Contrattazione

Questione di genere? No, di tempo

Questione di genere o questione di tempo? Sempre più la seconda. Quando parliamo di chief executive officer, al netto di progetti, strategie, piani e risultati, uno dei temi che si affaccerà, in prospettiva, è quello del genere. Per la società di head hunting Heidrick & Struggles «in Italia c’è una percentuale bassa di ceo donne che però risulta in linea con la media internazionale come emerge dal rapporto Route to the top 2020. Parliamo del 5% di ceo donne, quota in linea con quella che mediamente viene rilevata a livello internazionale».

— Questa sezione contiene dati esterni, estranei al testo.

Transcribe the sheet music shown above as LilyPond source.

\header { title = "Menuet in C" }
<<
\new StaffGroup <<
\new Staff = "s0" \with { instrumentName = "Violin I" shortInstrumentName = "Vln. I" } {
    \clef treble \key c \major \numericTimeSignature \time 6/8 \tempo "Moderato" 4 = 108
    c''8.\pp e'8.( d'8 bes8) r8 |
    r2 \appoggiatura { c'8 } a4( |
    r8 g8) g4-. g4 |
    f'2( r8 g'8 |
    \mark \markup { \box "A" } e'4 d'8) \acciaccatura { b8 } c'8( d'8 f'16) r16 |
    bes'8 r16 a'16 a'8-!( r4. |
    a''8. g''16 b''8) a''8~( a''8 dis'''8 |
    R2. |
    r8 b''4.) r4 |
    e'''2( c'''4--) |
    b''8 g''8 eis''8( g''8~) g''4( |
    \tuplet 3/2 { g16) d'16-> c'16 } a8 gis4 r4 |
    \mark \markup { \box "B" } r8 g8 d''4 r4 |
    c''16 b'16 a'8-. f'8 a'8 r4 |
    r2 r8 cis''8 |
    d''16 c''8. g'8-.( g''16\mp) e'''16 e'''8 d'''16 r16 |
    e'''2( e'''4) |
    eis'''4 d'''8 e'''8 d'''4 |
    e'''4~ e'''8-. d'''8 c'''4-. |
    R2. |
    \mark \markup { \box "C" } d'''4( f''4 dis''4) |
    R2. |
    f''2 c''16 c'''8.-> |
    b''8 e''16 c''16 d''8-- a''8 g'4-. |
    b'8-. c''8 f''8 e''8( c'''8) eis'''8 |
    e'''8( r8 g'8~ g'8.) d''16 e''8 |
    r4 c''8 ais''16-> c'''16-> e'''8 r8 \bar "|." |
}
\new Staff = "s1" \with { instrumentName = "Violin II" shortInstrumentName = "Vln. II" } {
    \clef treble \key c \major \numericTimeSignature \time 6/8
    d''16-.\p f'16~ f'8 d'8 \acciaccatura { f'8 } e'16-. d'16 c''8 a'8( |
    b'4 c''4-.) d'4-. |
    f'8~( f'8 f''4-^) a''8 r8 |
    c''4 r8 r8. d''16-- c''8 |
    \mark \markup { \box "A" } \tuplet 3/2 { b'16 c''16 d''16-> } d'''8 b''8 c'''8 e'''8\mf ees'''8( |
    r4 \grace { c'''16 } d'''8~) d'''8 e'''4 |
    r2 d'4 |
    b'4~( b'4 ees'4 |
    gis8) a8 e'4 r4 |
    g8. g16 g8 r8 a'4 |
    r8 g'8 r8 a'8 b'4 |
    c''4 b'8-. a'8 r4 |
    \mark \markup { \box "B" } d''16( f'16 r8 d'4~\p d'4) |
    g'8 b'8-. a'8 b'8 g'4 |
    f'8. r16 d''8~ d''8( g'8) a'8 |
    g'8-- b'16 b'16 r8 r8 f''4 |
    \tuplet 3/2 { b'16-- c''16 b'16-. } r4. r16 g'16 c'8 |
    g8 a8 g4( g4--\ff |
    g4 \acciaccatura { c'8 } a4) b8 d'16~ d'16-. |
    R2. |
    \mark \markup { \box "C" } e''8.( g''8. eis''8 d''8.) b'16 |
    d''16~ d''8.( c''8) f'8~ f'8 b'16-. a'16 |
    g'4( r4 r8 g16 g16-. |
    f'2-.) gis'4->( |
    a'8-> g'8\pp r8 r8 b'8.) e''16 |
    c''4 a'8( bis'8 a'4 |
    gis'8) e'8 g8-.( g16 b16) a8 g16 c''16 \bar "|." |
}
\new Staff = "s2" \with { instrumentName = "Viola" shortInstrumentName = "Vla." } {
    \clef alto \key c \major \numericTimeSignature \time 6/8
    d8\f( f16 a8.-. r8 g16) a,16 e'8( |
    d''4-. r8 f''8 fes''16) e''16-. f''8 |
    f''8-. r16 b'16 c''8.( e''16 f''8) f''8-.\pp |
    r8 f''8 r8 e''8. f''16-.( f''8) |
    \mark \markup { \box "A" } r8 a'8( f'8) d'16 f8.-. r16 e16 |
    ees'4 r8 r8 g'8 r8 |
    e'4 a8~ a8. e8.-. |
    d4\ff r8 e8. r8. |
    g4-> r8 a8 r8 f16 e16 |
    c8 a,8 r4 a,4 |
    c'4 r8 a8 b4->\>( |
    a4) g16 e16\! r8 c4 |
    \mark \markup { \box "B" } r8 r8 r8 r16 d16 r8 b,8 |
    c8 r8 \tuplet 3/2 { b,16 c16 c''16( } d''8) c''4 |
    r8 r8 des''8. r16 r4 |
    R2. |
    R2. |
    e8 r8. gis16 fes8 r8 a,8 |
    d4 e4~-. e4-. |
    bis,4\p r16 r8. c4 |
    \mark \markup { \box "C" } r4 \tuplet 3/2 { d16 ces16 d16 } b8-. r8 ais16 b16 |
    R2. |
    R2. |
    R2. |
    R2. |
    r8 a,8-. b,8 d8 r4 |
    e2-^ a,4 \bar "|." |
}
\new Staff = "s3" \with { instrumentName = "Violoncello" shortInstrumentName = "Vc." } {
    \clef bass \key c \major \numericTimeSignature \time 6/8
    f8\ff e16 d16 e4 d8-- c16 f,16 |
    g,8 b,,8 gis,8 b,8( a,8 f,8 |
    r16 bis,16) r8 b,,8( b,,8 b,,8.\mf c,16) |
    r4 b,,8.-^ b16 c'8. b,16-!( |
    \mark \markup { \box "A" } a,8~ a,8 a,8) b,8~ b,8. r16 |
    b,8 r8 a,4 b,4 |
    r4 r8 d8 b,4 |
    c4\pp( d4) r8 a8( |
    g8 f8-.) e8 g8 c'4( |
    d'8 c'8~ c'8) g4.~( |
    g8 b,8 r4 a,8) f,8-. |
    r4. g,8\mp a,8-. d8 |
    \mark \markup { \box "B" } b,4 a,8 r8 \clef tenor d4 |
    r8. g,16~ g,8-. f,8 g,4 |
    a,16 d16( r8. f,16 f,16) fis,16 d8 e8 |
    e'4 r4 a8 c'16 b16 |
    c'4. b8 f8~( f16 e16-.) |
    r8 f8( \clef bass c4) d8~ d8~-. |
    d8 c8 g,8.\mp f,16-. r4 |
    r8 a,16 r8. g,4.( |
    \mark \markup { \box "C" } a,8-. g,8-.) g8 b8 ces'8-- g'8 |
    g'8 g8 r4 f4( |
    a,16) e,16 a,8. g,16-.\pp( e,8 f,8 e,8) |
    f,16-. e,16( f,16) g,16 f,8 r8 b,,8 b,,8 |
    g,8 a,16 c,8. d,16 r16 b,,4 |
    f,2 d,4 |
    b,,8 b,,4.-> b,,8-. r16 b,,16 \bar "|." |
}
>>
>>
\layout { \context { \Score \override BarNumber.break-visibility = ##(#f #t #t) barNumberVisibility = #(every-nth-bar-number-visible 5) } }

Il managing director della società per l’Italia, Niccolò Calabresi, dice: «Personalmente mi aspettavo una quota più alta. C’è però uno spazio crescente che le donne si stanno conquistando in alcune funzioni come per esempio la comunicazione o le risorse umane. Sono percorsi su cui bisogna lavorare perché non sempre è da questi bacini che vengono scelti i capi azienda». Il bacino dove si scelgono i manager che arriveranno al vertice è infatti più quello del cfo o del coo. Oltre a quello degli stessi ceo.

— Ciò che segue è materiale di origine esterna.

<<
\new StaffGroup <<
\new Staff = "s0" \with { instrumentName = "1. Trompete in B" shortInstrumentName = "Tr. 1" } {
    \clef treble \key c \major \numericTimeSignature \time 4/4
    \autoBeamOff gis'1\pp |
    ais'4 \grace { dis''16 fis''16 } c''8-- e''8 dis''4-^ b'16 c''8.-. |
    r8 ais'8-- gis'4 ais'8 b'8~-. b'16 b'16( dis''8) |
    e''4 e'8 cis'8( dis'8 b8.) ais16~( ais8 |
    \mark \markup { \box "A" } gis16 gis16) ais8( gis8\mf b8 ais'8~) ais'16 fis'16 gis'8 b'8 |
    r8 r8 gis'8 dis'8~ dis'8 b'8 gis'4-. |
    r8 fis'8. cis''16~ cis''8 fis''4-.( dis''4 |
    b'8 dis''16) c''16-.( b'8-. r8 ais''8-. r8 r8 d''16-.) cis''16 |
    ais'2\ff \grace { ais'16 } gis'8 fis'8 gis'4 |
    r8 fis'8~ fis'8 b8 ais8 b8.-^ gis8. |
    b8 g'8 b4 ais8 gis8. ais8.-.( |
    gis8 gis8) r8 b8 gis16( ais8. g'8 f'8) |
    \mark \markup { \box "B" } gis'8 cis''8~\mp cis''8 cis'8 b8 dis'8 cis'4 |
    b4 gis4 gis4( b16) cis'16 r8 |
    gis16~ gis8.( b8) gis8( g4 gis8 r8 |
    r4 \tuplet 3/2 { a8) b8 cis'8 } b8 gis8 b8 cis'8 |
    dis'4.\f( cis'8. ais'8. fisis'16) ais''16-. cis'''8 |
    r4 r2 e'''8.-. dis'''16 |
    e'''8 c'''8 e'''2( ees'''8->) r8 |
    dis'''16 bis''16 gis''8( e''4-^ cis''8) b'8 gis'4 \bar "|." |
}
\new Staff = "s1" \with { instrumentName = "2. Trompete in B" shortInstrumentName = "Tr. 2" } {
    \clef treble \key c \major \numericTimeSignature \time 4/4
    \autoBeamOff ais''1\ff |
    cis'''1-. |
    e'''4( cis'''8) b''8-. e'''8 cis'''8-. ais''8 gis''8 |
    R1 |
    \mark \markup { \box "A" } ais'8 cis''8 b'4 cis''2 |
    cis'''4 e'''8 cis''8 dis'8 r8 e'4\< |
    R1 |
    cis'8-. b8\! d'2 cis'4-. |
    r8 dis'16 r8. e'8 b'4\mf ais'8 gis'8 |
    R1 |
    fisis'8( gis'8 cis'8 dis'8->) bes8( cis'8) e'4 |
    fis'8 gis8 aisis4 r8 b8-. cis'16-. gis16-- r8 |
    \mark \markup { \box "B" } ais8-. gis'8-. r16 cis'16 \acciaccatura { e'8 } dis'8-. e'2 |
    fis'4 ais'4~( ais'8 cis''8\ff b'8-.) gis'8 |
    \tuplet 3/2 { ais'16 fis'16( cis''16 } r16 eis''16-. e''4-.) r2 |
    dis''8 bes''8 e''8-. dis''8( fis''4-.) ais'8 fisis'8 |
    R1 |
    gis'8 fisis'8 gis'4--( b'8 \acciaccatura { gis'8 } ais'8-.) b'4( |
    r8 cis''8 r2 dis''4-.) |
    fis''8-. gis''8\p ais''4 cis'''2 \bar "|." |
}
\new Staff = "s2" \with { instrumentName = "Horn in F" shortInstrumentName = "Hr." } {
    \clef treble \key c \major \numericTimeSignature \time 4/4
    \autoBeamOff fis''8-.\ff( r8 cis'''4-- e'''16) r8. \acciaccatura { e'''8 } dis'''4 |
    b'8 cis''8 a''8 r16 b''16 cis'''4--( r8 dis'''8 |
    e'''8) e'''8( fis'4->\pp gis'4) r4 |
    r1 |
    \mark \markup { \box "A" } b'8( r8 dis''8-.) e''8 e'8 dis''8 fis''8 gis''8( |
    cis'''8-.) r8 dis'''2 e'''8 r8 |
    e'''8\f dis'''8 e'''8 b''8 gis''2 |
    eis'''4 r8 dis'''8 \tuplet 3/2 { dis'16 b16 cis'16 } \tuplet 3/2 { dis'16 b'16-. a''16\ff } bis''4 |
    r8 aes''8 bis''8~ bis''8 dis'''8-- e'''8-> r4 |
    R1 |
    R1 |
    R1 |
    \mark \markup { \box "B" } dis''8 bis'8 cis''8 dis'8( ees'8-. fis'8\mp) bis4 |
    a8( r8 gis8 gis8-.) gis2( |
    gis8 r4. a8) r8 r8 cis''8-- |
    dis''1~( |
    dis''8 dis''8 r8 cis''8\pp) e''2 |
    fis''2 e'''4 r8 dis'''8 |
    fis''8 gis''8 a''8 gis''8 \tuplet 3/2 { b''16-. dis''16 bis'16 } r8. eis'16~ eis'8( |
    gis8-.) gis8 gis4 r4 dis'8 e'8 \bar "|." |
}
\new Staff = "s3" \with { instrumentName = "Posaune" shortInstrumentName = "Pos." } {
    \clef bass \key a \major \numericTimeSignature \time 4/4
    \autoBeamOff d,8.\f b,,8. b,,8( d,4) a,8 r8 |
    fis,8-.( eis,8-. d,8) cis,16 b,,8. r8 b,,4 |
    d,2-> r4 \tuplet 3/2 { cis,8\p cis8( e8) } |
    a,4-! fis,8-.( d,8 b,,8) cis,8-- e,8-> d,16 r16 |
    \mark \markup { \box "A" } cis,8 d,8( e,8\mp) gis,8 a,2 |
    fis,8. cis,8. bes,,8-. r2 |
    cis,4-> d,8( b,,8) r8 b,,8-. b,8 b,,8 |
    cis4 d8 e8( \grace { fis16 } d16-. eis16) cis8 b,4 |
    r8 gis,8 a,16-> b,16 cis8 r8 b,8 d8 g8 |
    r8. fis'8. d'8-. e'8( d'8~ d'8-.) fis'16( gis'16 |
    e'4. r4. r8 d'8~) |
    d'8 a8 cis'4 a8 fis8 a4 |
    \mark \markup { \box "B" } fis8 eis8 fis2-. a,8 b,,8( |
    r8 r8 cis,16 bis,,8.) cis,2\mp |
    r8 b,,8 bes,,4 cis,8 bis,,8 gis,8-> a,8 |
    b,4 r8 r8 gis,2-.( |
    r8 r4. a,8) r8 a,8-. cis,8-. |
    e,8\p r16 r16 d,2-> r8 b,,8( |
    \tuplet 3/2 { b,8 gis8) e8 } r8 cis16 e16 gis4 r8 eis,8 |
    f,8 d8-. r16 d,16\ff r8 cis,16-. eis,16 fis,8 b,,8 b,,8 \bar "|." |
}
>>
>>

Nei percorsi non si può poi trascurare il fatto che «il ceo a sua volta cresce nelle funzioni che ritiene strategiche le persone a cui poi farà fare lo step up – interpreta Calabresi -. Il bacino degli n-1, ossia i primi riporti, le posizioni chiave, è più popolato da uomini. Scendendo aumenta la quota di donne. Ma è una questione di tempo. Oggi possiamo dire che le società quotate del Ftse Mib stiano affrontando il tema. Certamente va detto anche che il Ftse Mib è una nicchia. Il nostro tessuto economico, però, è fatto per lo più di piccole, medie e grandi imprese dove questo percorso non è stato fatto in modo così strutturale. Ma il tema è un tema da una decina di anni. Se prendiamo l’industria manifatturiera, 15 anni fa era difficilissimo trovare donne in posizioni apicali. È solo negli ultimi 10 anni che abbiamo visto le donne affermarsi».

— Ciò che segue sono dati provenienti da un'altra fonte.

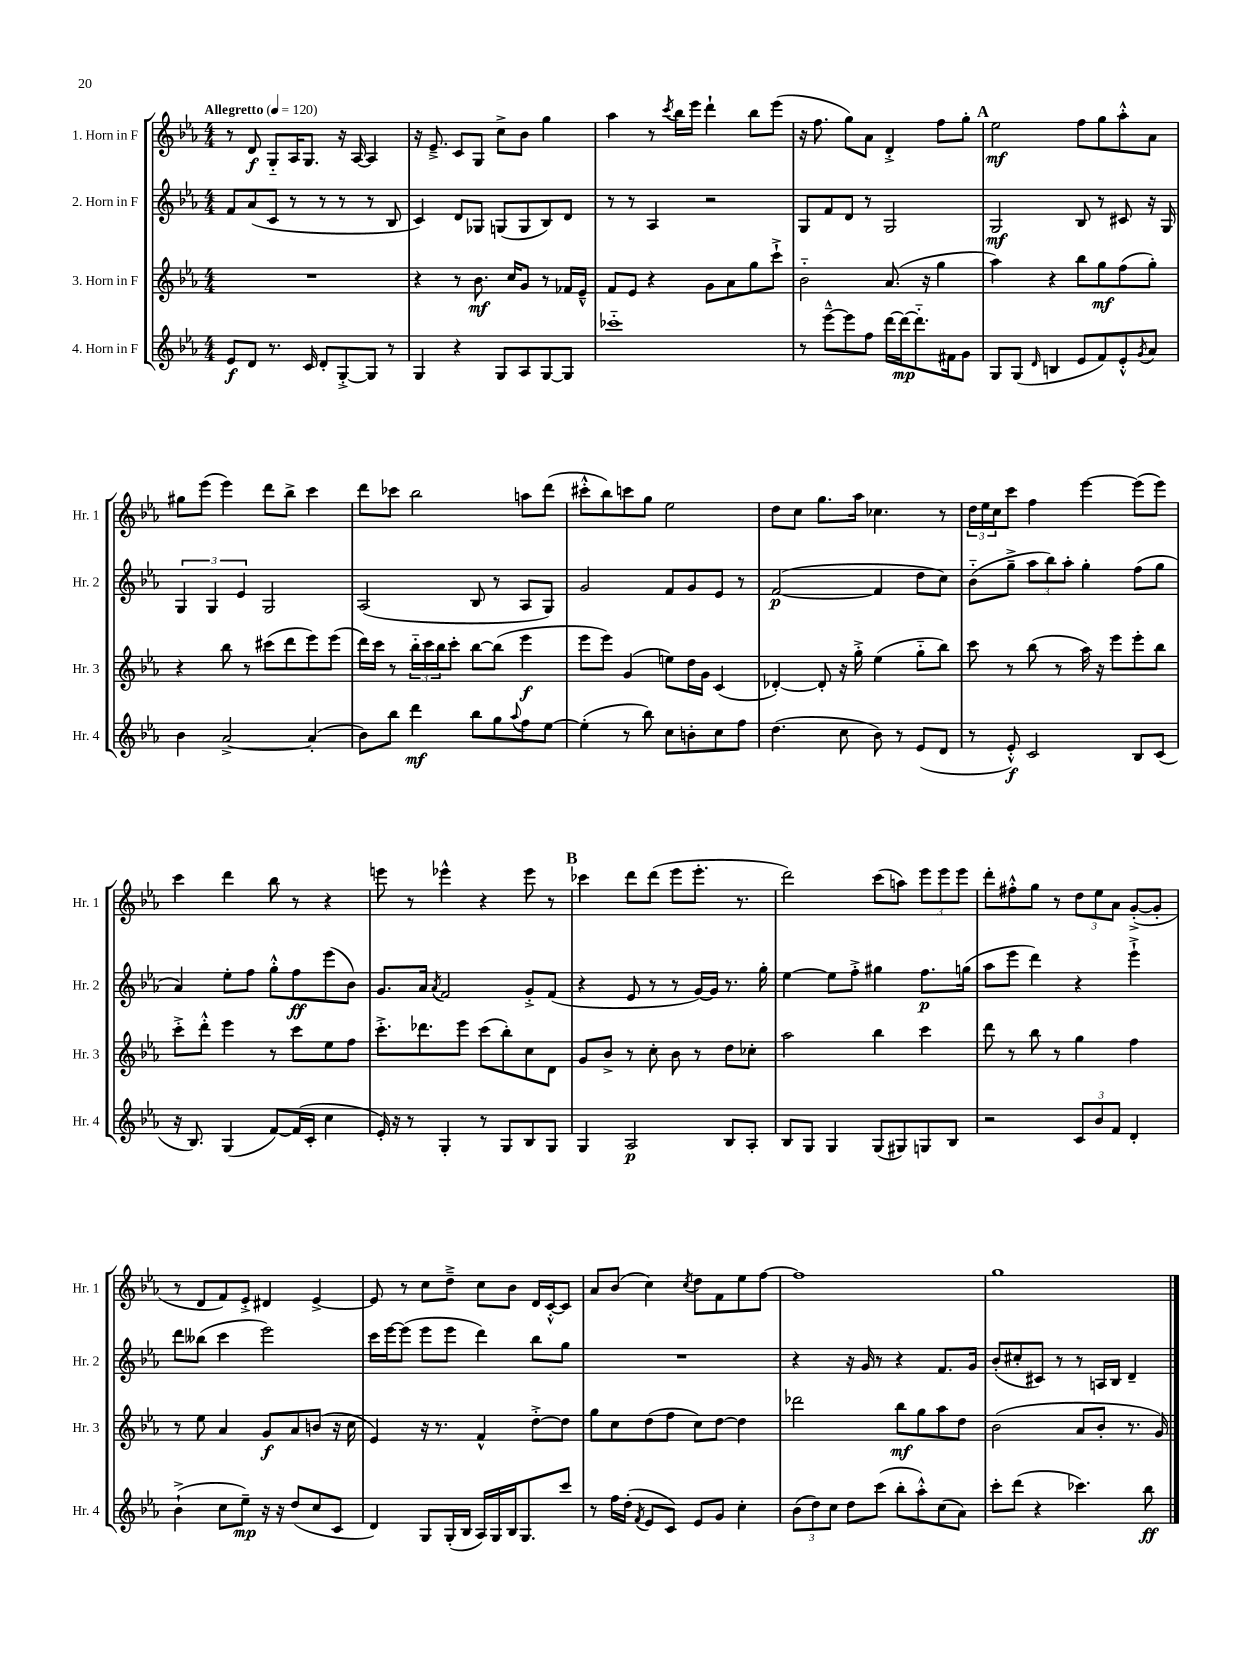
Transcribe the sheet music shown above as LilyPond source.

<<
\new StaffGroup <<
\new Staff = "s0" \with { instrumentName = "1. Horn in F" shortInstrumentName = "Hr. 1" } {
    \clef treble \key ees \major \numericTimeSignature \time 4/4 \tempo "Allegretto" 4 = 120
    r8 d'8\f g8-_ aes16 g8. r16 aes16~ aes4 |
    r16 ees'8.---> c'8 g8 c''8-> bes'8 g''4 |
    aes''4 r8 \acciaccatura { c'''8 } bes''16 ees'''16 d'''4-! bes''8 ees'''8( |
    r16 f''8. g''8) aes'8 d'4-.-> f''8 g''8-. |
    \mark \markup { \bold "A" } ees''2\mf f''8 g''8 aes''8-.-^ aes'8 |
    gis''8 ees'''8( ees'''4) d'''8 bes''8-> c'''4 |
    d'''8 ces'''8 bes''2 a''8 d'''8( |
    cis'''8-.-^ bes''8) c'''8 g''8 ees''2 |
    d''8 c''8 g''8. aes''16 ces''4. r8 |
    \tuplet 3/2 { d''16 ees''16 c''16 } c'''8 f''4 ees'''4~ ees'''8( ees'''8) |
    c'''4 d'''4 bes''8 r8 r4 |
    e'''8 r8 ees'''4-^ r4 ees'''8 r8 |
    \mark \markup { \bold "B" } ces'''4 d'''8 d'''8( ees'''8 ees'''8.-. r8. |
    d'''2) c'''8( a''8) \tuplet 3/2 { ees'''8 ees'''8 ees'''8 } |
    d'''8-. fis''8-.-^ g''8 r8 \tuplet 3/2 { d''8 ees''8 aes'8 } g'8~-.->( g'8-. |
    r8 d'8 f'8) ees'8-.-> dis'4 ees'4~-> |
    ees'8 r8 c''8 d''8---> c''8 bes'8 d'16 c'16~-.-^ c'8 |
    aes'8 bes'8( c''4) \acciaccatura { c''8 } d''8 f'8 ees''8 f''8~ |
    f''1 |
    g''1 \bar "|." |
}
\new Staff = "s1" \with { instrumentName = "2. Horn in F" shortInstrumentName = "Hr. 2" } {
    \clef treble \key ees \major \numericTimeSignature \time 4/4
    f'8 aes'8( c'8 r8 r8 r8 r8 bes8 |
    c'4) d'8 ges8 g8( g8 bes8) d'8 |
    r8 r8 aes4 r2 |
    g8 f'8 d'8 r8 g2 |
    \mark \markup { \bold "A" } g2\mf bes8 r8 cis'8 r16 g16 |
    \tuplet 3/2 { g4 g4 ees'4 } g2 |
    aes2( bes8 r8 aes8 g8) |
    g'2 f'8 g'8 ees'8 r8 |
    f'2~\p( f'4 d''8 c''8) |
    bes'8-_( g''8---> \tuplet 3/2 { aes''8 bes''8) aes''8-. } g''4-. f''8( g''8 |
    aes'4) ees''8-. f''8 g''8-.-^ f''8\ff ees'''8( bes'8) |
    g'8. aes'16 \acciaccatura { aes'8 } f'2 g'8-.-> f'8( |
    \mark \markup { \bold "B" } r4 ees'8 r8 r8 g'16~) g'16 r8. g''16-. |
    ees''4~ ees''8 f''8-.-> gis''4 f''8.\p g''16( |
    aes''8 ees'''8 d'''4) r4 ees'''4-!-> |
    d'''8 beses''8( c'''4 ees'''2) |
    c'''16 ees'''16~ ees'''8( ees'''8 ees'''8 d'''4) bes''8 g''8 |
    R1 |
    r4 r16 g'16 r8 r4 f'8. g'16 |
    bes'8-.( cis''8-. cis'8) r8 r8 a16 bes16 d'4-- \bar "|." |
}
\new Staff = "s2" \with { instrumentName = "3. Horn in F" shortInstrumentName = "Hr. 3" } {
    \clef treble \key ees \major \numericTimeSignature \time 4/4
    R1 |
    r4 r8 bes'8.\mf c''16 g'8 r8 fes'16 ees'16---^ |
    f'8 ees'8 r4 g'8 aes'8 g''8 c'''8-!-> |
    bes'2-_ aes'8.( r16 g''4 |
    \mark \markup { \bold "A" } aes''4) r4 bes''8 g''8\mf f''8( g''8-.) |
    r4 bes''8 r8 cis'''8( d'''8 ees'''8) ees'''8( |
    d'''16) c'''16 r8 \tuplet 3/2 { bes''16-_ c'''16 bes''16 } c'''8-. bes''8~ bes''8( ees'''4\f |
    ees'''8 ees'''8) g'4( e''8) d''16 g'16 c'4( |
    des'4~-.) des'8-. r16 g''16-.-> ees''4( g''8-_ bes''8) |
    c'''8 r8 bes''8( r8 aes''16) r16 ees'''8 ees'''8-. bes''8 |
    c'''8-.-> d'''8-.-^ ees'''4 r8 c'''8 ees''8 f''8 |
    c'''8.-.-> des'''8. ees'''8 c'''8( bes''8-.) c''8 d'8 |
    \mark \markup { \bold "B" } g'8 bes'8-> r8 c''8-. bes'8 r8 d''8 ces''8-. |
    aes''2 bes''4 c'''4 |
    d'''8 r8 bes''8 r8 g''4 f''4 |
    r8 ees''8 aes'4 g'8\f aes'8 b'8( r16 c''16 |
    ees'4) r16 r8. f'4-^ d''8~-.-> d''8 |
    g''8 c''8 d''8( f''8 c''8) d''8~ d''4 |
    des'''2 bes''8\mf g''8 aes''8 d''8 |
    bes'2( aes'8 bes'8-. r8. g'16) \bar "|." |
}
\new Staff = "s3" \with { instrumentName = "4. Horn in F" shortInstrumentName = "Hr. 4" } {
    \clef treble \key ees \major \numericTimeSignature \time 4/4
    ees'8\f d'8 r8. c'16 d'8-. g8~-.-> g8 r8 |
    g4 r4 g8 aes8 g8~ g8 |
    ces'''1-_ |
    r8 ees'''8~---^ ees'''8 f''8 d'''16~ d'''16~\mp d'''8.-_ fis'16 g'8 |
    \mark \markup { \bold "A" } g8 g8( \grace { d'16 } b4 ees'8 f'8) ees'8-.-^ \acciaccatura { g'8 } aes'8 |
    bes'4 aes'2~-> aes'4-.( |
    bes'8) bes''8 d'''4\mf bes''8 g''8 \appoggiatura { aes''8 } f''8 ees''8~ |
    ees''4-.( r8 bes''8) c''8 b'8-. c''8 f''8 |
    d''4.( c''8 bes'8) r8 ees'8( d'8 |
    r8 ees'8-.-^\f) c'2 bes8 c'8( |
    r16 bes8.) g4( f'8~) f'16( c'16-. c''4 |
    ees'16-.) r16 r8 g4-. r8 g8 bes8 g8 |
    \mark \markup { \bold "B" } g4 aes2\p bes8 aes8-. |
    bes8 g8 g4 g8( gis8) g8 bes8 |
    r2 \tuplet 3/2 { c'8 bes'8 f'8 } d'4-. |
    bes'4-!->( c''8 ees''8--\mp) r16 r16 d''8( c''8 c'8 |
    d'4) g8 g16-.( bes16 aes16) g16 bes16 g8. c'''8 |
    r8 f''16 d''16-.( \acciaccatura { f'8 } ees'8 c'8) ees'8 g'8 c''4-. |
    \tuplet 3/2 { bes'8( d''8) c''8 } d''8 c'''8( bes''8-. aes''8-.-^) c''8( aes'8) |
    c'''8-. d'''8( r4 ces'''4.) bes''8\ff \bar "|." |
}
>>
>>
\layout { \context { \Score \remove "Bar_number_engraver" } }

I cacciatori di teste rappresentano un osservatorio particolare che ha visibilità sui profili più alti dove però si vedono percentuali crescenti di candidate donne. Oggi le short list che, in genere, si compongono di 6 profili che vengono ritenuti ideali, sono equamente composte. Sulle retribuzioni la visibilità della società di head hunting è sempre su una nicchia di grandi società dove c’è molta attenzione all’allineamento delle retribuzioni rispetto ai ruoli ricoperti. Da questo punto di vista la funzione delle risorse umane ha un ruolo chiave nel costruire il bacino da cui poi potrebbero anche essere scelte le figure apicali. Le donne crescono nel settore finanziario (6%) ma anche nell’industria (5%) dove lentamente raggiungono la media generale.

Come dice Calabresi, però, «il compito dell’head hunter è quello di indicare le persone giuste, inserite all’interno del network giusto, spiegando perché si arriva a quelle persone, selezionate attraverso un processo trasparente».